According to the plaintiffs, one phrase in a section of the statute describing the subsidies — “Exchanges set up by the State” — restricts the subsidy program to state insurance exchanges, although other language indicates that Congress intended to extend subsidies to all insurance buyers who meet the law’s income qualification.

This lawsuit isn’t what it claims to be.

Contradictions and hypocrisy underlie the intent of the plaintiffs and the politicians supporting them.

Consider the plaintiffs.

David King and three other residents of Virginia, which has no exchange, qualify for subsidies provided through the federal exchange. They are asking the Court to overturn the subsidies, because, on ideological grounds, they object to the ACA’s mandate requiring individual health care coverage.
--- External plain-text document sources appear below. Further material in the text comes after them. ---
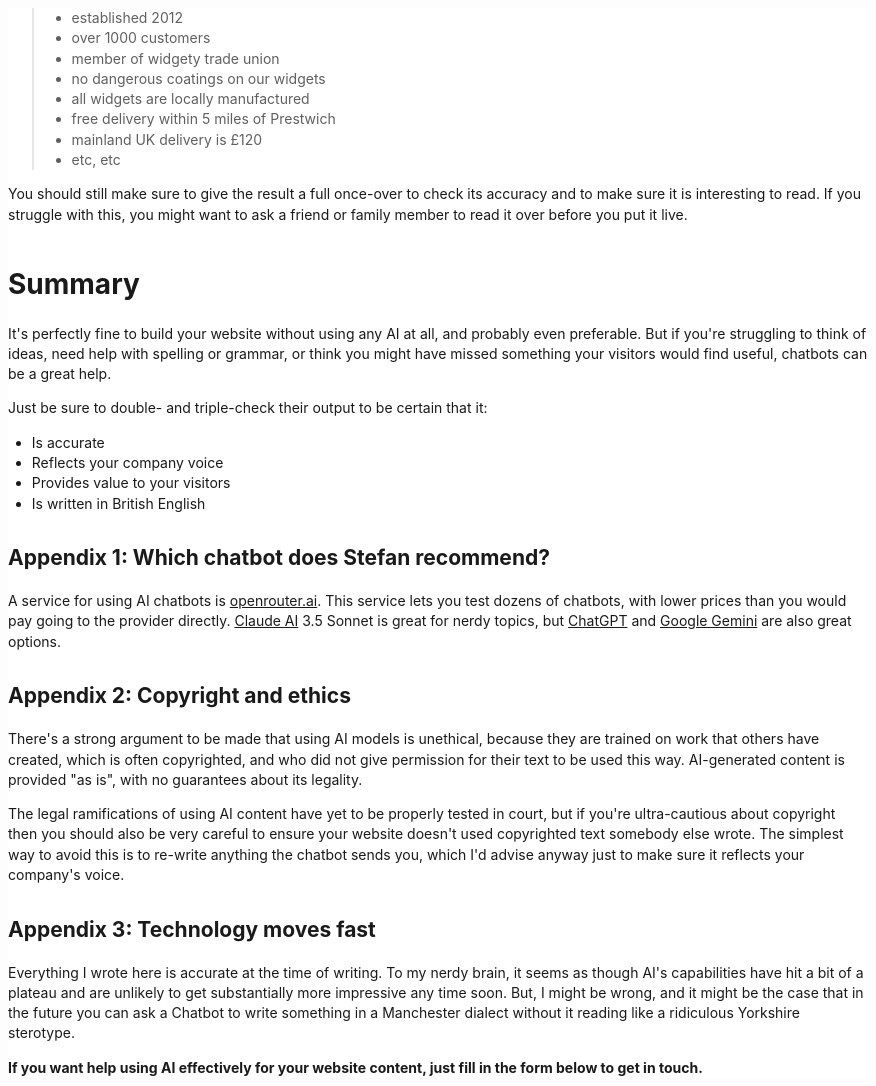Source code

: > - established 2012
> - over 1000 customers
> - member of widgety trade union
> - no dangerous coatings on our widgets
> - all widgets are locally manufactured
> - free delivery within 5 miles of Prestwich
> - mainland UK delivery is £120
> - etc, etc

You should still make sure to give the result a full once-over to check its accuracy and to make sure it is interesting to read. If you struggle with this, you might want to ask a friend or family member to read it over before you put it live.

# Summary

It's perfectly fine to build your website without using any AI at all, and probably even preferable. But if you're struggling to think of ideas, need help with spelling or grammar, or think you might have missed something your visitors would find useful, chatbots can be a great help.

Just be sure to double- and triple-check their output to be certain that it:

- Is accurate
- Reflects your company voice
- Provides value to your visitors
- Is written in British English

## Appendix 1: Which chatbot does Stefan recommend?

A service for using AI chatbots is [openrouter.ai](https://openrouter.ai). This service lets you test dozens of chatbots, with lower prices than you would pay going to the provider directly. [Claude AI](https://claude.ai/) 3.5 Sonnet is great for nerdy topics, but [ChatGPT](https://chat.openai.com/) and [Google Gemini](https://gemini.google.com/) are also great options.

## Appendix 2: Copyright and ethics

There's a strong argument to be made that using AI models is unethical, because they are trained on work that others have created, which is often copyrighted, and who did not give permission for their text to be used this way. AI-generated content is provided "as is", with no guarantees about its legality.

The legal ramifications of using AI content have yet to be properly tested in court, but if you're ultra-cautious about copyright then you should also be very careful to ensure your website doesn't used copyrighted text somebody else wrote. The simplest way to avoid this is to re-write anything the chatbot sends you, which I'd advise anyway just to make sure it reflects your company's voice.

## Appendix 3: Technology moves fast

Everything I wrote here is accurate at the time of writing. To my nerdy brain, it seems as though AI's capabilities have hit a bit of a plateau and are unlikely to get substantially more impressive any time soon. But, I might be wrong, and it might be the case that in the future you can ask a Chatbot to write something in a Manchester dialect without it reading like a ridiculous Yorkshire sterotype.

**If you want help using AI effectively for your website content, just fill in the form below to get in touch.**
Consider the elected officials.

John Cornyn, for example. Or Florida’s Marco Rubio, or Utah’s Jake Garn, or Tennessee Rep. Marsha Blackburn. All signed the anti-subsidy amicus brief filed with the Court, and all represent states whose Republican governments refused to create exchanges. They are petitioning the Supreme Court to hand down a decision that will strip subsidies from low-income residents in the states they represent.

It requires at least four justices to decide to hear a case. The activist and Republican majority on the Roberts Court has decided to hear the appeal of a lawsuit filed and financed by ideologues determined to destroy the Affordable Care Act.

To decide on behalf of the plaintiffs, the justices will have to ignore principles by which they have decided cases requiring them to interpret the meaning of statutes. Yale Law School professor Abbe Gluck explains in an article published by Scotusblog.

Republican justices, she writes, in particular Antonin Scalia, are “textualists” who have “repeatedly emphasized that textual interpretation is to be sophisticated, ‘holistic’ and ‘contextual,’ not ‘wooden’ or ‘literal,’ to use Justice Scalia’s words.”

She quotes Scalia’s explaining textualism in an opinion handed down in June 2014, in which the justice describes “the fundamental canon of statutory construction that the words of a statute must be read in their context and with a view to their place in the overall statutory scheme.”

Gluck also quotes four of the five Republican justices who published a joint dissent in the 2012 case that upheld critical provisions of the ACA. They address the very subsidies that are now before the Court: “Congress provided a backup scheme; if a State declines to participate in the operation of an exchange, the Federal Government will step in and operate an exchange in that State. That system collapses if the federal subsidies are invalidated.”

The preceding sentence is critically important. The Republican justices know “the system collapses if the federal subsidies are invalidated.”

Lou Dubose is the editor of The Washington Spectator.

Originally posted at The Washington Spectator.